MLB: June 2022

Sal Perez has started the ASG six times, so he’s done pretty well. He is having a bit of a rough season.

Not this year.

Soto is a player who I don’t care if he’s hitting 180/275/390, I want him in the ASG.

Yeah, the play hasn’t warranted it yet, but he’s a face of the game. And, he’s an amazing talent, still time for him to get scorching hot by the ASG.

Even having a BAD year by his standards, Soto is a good player. He’s substantially above average; he leads the league in walks, is still hitting home runs, and his defense isn’t all that bad.

I have never agreed with the idea that the All Star Game should select as its players the guys who happened to have the best starts this year from April to June; leaving out guys like Juan Soto because some guy had a flukey first half and is marginally better just seems crazy to me. If a Juan Soto is having a legitimately terrible year, well, sure, but a balance must be struck between this year and a player’s genuine greatness. Juan Soto is a GREAT player; a five week dry spell doesn’t change that.

You have to find room for the guys who really blew the doors off this year, of course.

So do you include genuinely great players who are past their prime (e.g. Albert Pujols)?
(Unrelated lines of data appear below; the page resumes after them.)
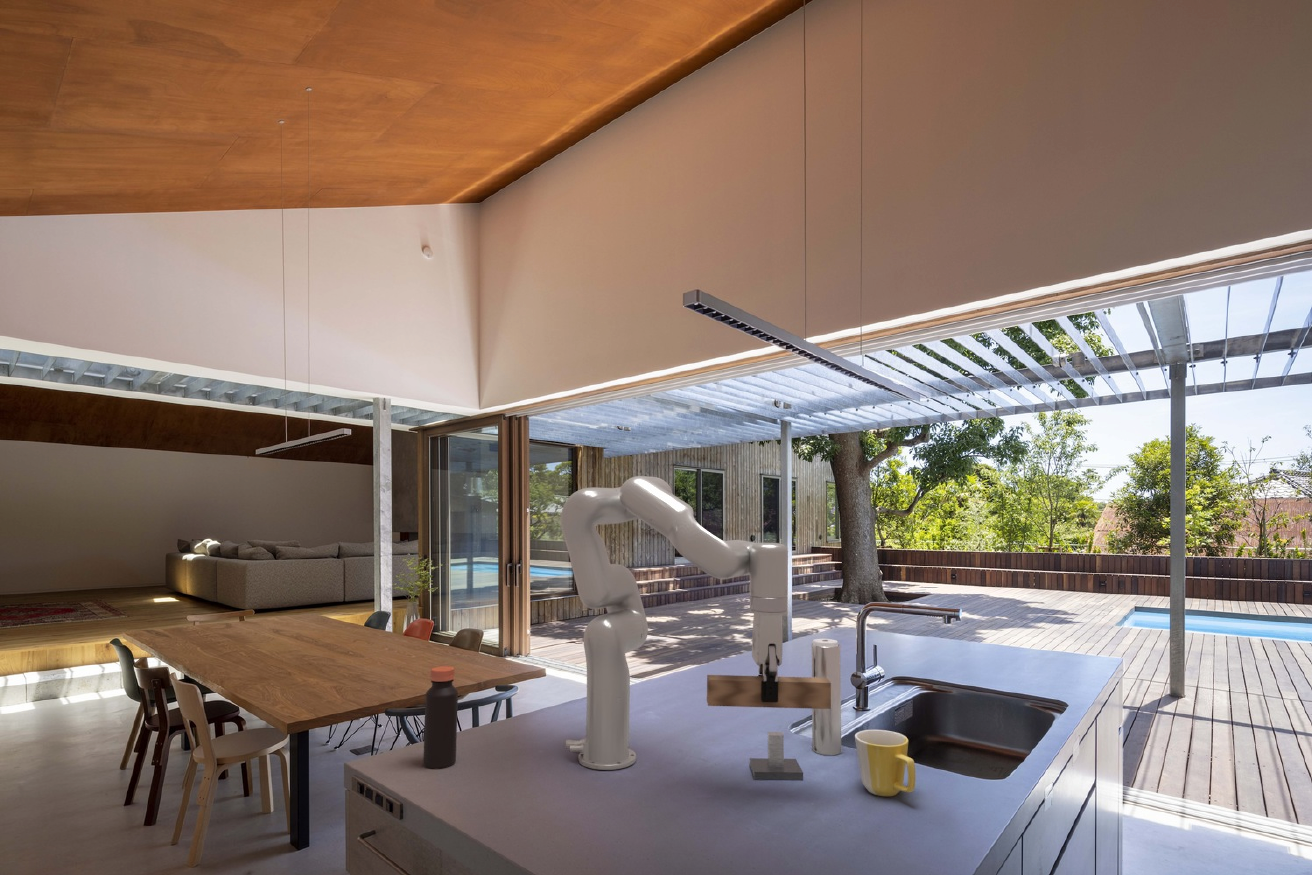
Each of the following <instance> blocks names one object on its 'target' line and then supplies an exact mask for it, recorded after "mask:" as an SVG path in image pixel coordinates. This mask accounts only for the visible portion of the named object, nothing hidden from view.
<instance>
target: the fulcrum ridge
mask: <svg viewBox="0 0 1312 875" xmlns="http://www.w3.org/2000/svg"><path fill="white" fill-rule="evenodd" d="M784 741H785V738H784V734H783V732H782V731H767V758H752V757H751V758H749V768H750V771H751V773H752V777H753V779H754V780H755V781H756V780H758V781H759V780H760V781H762V780H763V781H764V780H766V781H768V780H769V781H772V780H773V781H777V780H779V781H780V780H781V781H785V780H786V781H791V780H792V781H803V780H804V771H803V770H802V768H801V765H800V764H799V762H798V761H797V758H784V755H785V751H784V750H785V748H784V746H785V744H784V743H785V742H784Z"/></svg>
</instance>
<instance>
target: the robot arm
mask: <svg viewBox="0 0 1312 875" xmlns="http://www.w3.org/2000/svg"><path fill="white" fill-rule="evenodd" d="M694 512H695V511H694V509H693V507H692V506H691V505H690V504H689V503H687V502H685V501H683V500H682V499H680V498H679V497H677V495H675V494H673V490H672V488H671V486H670V485H669V484H668V482H667V481H665V480H664V479H662V478H660V477H656V476H645V475H635V476H632V477H630V478H628V479H627V480H625V481H624V483H623V484H622V486H619V487H598V486H597V487H584V488H581V489H578V490H577V491H575V492H573V493H572V494H571V495H570V496H569V497H568V498H567V499H566V501H565V502H564V504H563V506H562V508H561V512H560V513H561V514H560V529H561V533H562V536H563V539H564V542H565V545H566V549H567V553H568V555H569V556H568V557H569V559H570V560H569V561H570V565H571V570H572V572H573V577H574V581H575V584H576V589H577V593H578V596H579V599H580V601H581V603H582V604H583V605H584V606H585V607H586V608H588V609H591V610H599V609H605V608H606V612H607V613H604V614H601V615H598V616H597V617H595V618H593V619H592V620H591V621H590V622H589V623H588V624H587V626H586V627H585V630H584V632H583V648H584V654H585V663H586V725H585V729H586V730H585V731H586V732H585V736H584V738H580V740H575V739H565V749H566V750H569V752H570V753H577V752H578V753H579V754H578V763H579V764H580V765H582V766H583V767H586V768H589V769H593V770H599V771H611V770H612V771H614V770H620V769H625V768H628V767H630V766H632V765H633V764H635V762H636V760H637V753H636V752H635V751H634V750H632V749H631V748H630V717H631V716H630V714H631V713H630V710H631V709H630V707H631V706H630V705H631V704H630V702H631V700H630V698H631V686H630V685H631V683H630V682H631V679H630V678H631V676H630V669H629V665H628V661H627V658H626V654H627V653H630V652H632V651H636V650H638V649H639V648H641V647H642V646H643V645H644V643H645V642H646V640H647V638H648V635H649V634H648V633H649V626H648V620H647V615H646V612H645V611H646V610H645V609H644V604H643V601H642V597H641V593H640V590H639V586H638V584H637V583H638V582H637V580H636V578H635V576H634V574H633V573H632V572H631V570H630V569H629V568H628V567H626V566H624V565H623V564H619V563H611V561H610V558H609V556H608V551H607V547H606V544H605V542H604V539H603V538H602V536H601V535H600V533H599V532H598V530H597V526H598V525H615V524H621V523H627V522H631V521H635V520H640V521H642V522H644V523H645V524H646V525H648V526H649V527H651V528H652V529H654V530H655V531H657V532H658V533H660V534H661V535H662V536H664V537H665V538H667V539H668V540H669V541H670V543H671V545H672V546H673V547H674V548H675V549H676V551H677V552H678V553H679V554H680V556H682V557H683V558H684V559H685V560H687V561H688V562H689V563H690V564H692V565H693V566H695V567H696V568H698V569H699V570H700V571H702V572H704V573H705V574H706V575H708V576H711V577H713V578H714V579H715V578H716V579H718V580H729V579H732V578H737V577H739V578H740V577H744V576H749V613H751V614H753V619H752V620H753V621H752V638H751V639H752V640H751V657H752V659H753V661H754V662H755V664H756V665H757V666H758V675H757V676H763V681H761V700H762V702H775V703H776V702H778V677H779V675H778V673H779V672H778V670H779V669H778V667H780V666H781V665H782V664H783V663H782V662H783V643H784V642H783V638H784V637H783V616H784V615H788V613H789V612H788V608H789V607H788V605H789V604H788V593H789V592H788V589H789V588H788V583H789V582H788V580H789V579H788V578H789V577H788V576H789V575H788V571H789V570H788V569H789V568H788V565H789V556H788V552H789V551H788V548H787V546H786V545H785V544H782V543H780V542H752V541H750V540H749V541H748V540H743V539H734V540H733V539H731V540H722V539H721V538H719V537H718V536H716V535H714V534H713V533H711V532H709V531H708V529H705V527H703V526H702V525H700V524H699V522H697V520H696V519H695V516H694Z"/></svg>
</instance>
I don’t think there’s an objectively right or wrong answer to that question. But if you want the ASG to feature the players who are the best right now or this season, how do you judge that except by their performance so far this year?

I think it depends. If you know it’s the guy’s swan song, sure,maybe.

I also would include people way past their prime who are truly baseball greats and heading to the HOF. The game is supposed to be fun. The ASG is during the deadest time of the sports calendar and the very casual fan gets one last chance to see a guy like Pujols one last time.

I might favor a so-so player who is having an incredible year over a superstar who’s having a subpar year. Why reward a mediocre start to the season? Give the chance to a guy who may never have it again.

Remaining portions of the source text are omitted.